Educazione finanziaria. Solo il 21% degli italiani la ritiene essenziale. Ecco perché
Non è formula magica che solo un druido può decifrare. L'etimologia greca, oikos nomia, significa amministrazione della casa, scienza quotidiana dunque che serve la vita: del muratore, del finanziere, del presidente della Bce. Al pari dell'alimentazione, della salute e dell'ambiente: e invece ancora oggi consideriamo l'economia come materia da iperuranio, statistiche e tabelle per addetti ai lavori. Ma con l'inflazione che sale, il portafoglio che si svuota e la sfida di tutte le transizioni, non possiamo più permetterci il lusso di lasciarne alle sole élite la preziosa conoscenza.

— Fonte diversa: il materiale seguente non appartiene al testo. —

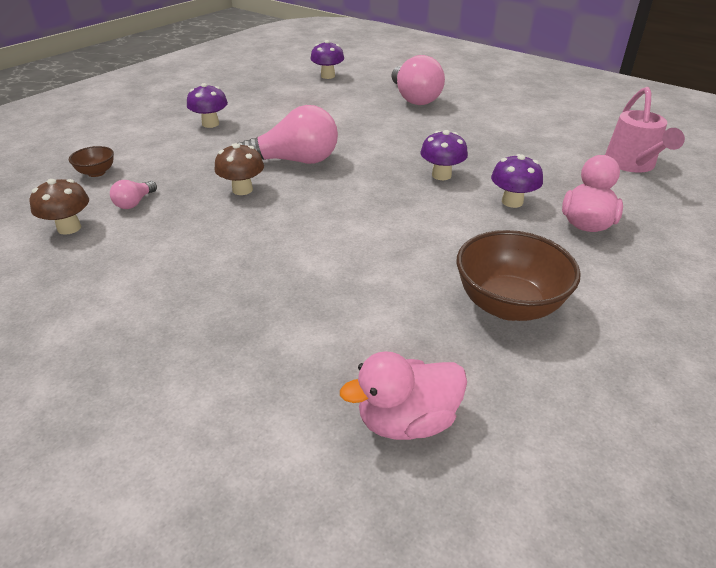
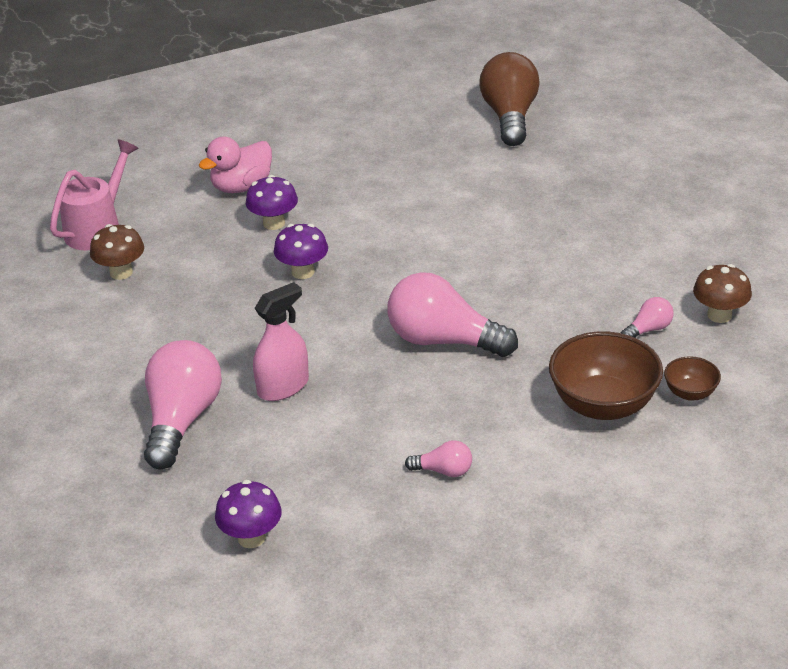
camera: 150 degrees left, 0 degrees up
(210, 124) = (516, 453): purple mushroom -> none
(242, 190) = (526, 314): brown mushroom -> brown mushroom (121, 272)
(249, 110) = (444, 471): none -> pink light bulb
(376, 120) = (283, 387): none -> pink spray bottle
(407, 421) = (510, 117): pink duck -> brown light bulb
(508, 305) = (384, 151): brown bowl -> brown bowl (603, 405)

Dall'Assemblea della Fondazione per l'educazione finanziaria e al risparmio arriva un avviso ai naviganti: nelle difficoltà economiche queste competenze, per giovani e meno giovani, servono ancora di più. “Nessuno di noi da solo può contrastare gli effetti della geopolitica o i movimenti dei mercati -spiega il presidente della Fondazione Stefano Lucchini- ma una educazione finanziaria più diffusa può meglio governarne gli effetti sia sui conti personali sia su quelli del Paese".
Il guaio è che non la consideriamo una priorità formativa, lo dice l'Ipsos: solo il 21% dei nostri connazionali la ritiene essenziale per agire in modo responsabile e fare scelte consapevoli. Un dato che stona se paragonato alla consapevolezza maturata in altri ambiti: basti pensare al 43% degli italiani che pensa cruciale la formazione nell'ambito della salute per la prevenzione delle malattie e al 41% che si focalizza sulla sostenibilità per limitare l'impatto delle attività umane sull'ambiente.
Certo, due anni di pandemia e una forte campagna europea per la transizione ecologica spiegano le differenze: ma proprio per questo ora (e non domani) è il momento propizio per spingere il piede sull'acceleratore. L'attenzione degli italiani ai problemi finanziari aumenta al crescere della crisi: il timore per il galoppo del tasso di inflazione attualmente preoccupa il 65% dei nostri connazionali, e il 77% degli intervistati è consapevole degli effetti che la perdita di potere di acquisto del denaro può avere sul proprio stile di consumo. A fronte di questa consapevolezza, alla domanda “Se avesse a disposizione dei risparmi per un
importo pari a diecimila euro come li investirebbe…”, il 27% risponde che terrebbe tutto il denaro sul conto corrente, il 36% che lo investirebbe solo in minima parte, depositandone il resto sul conto corrente. Solo il 24% invece investirebbe la maggior parte del risparmio minimizzando la liquidità.
Andando a indagare il sentimento degli italiani nei confronti del risparmio, la ricerca rileva alcune associazioni positive: il 35% della fascia tra 16-24 anni lo lega al futuro, il 32% della fascia 45-65 anni alla tranquillità e il 19% fascia 16- 34 anni e 25-34 anni alla progettualità. Quelle negative: il 26% nella fascia 16-24 anni e il 23% della fascia 35-44 anni lo correlano al sacrificio. "Alla luce dei dati emersi oggi -spiega Lucchetti- da un lato è evidente come sia ancora molto il lavoro da svolgere e dall’altro come il tema dell’educazione finanziaria non sia secondario nel dibattito sull’economia, grazie a valide iniziative come quella odierna o come “Young Factor” dell’Osservatorio Giovani Editori presieduto da Andrea Ceccherini che si è tenuta nei giorni scorsi”. C'è tanta strada da fare, ma siamo in cammino. Piccoli passi possibili.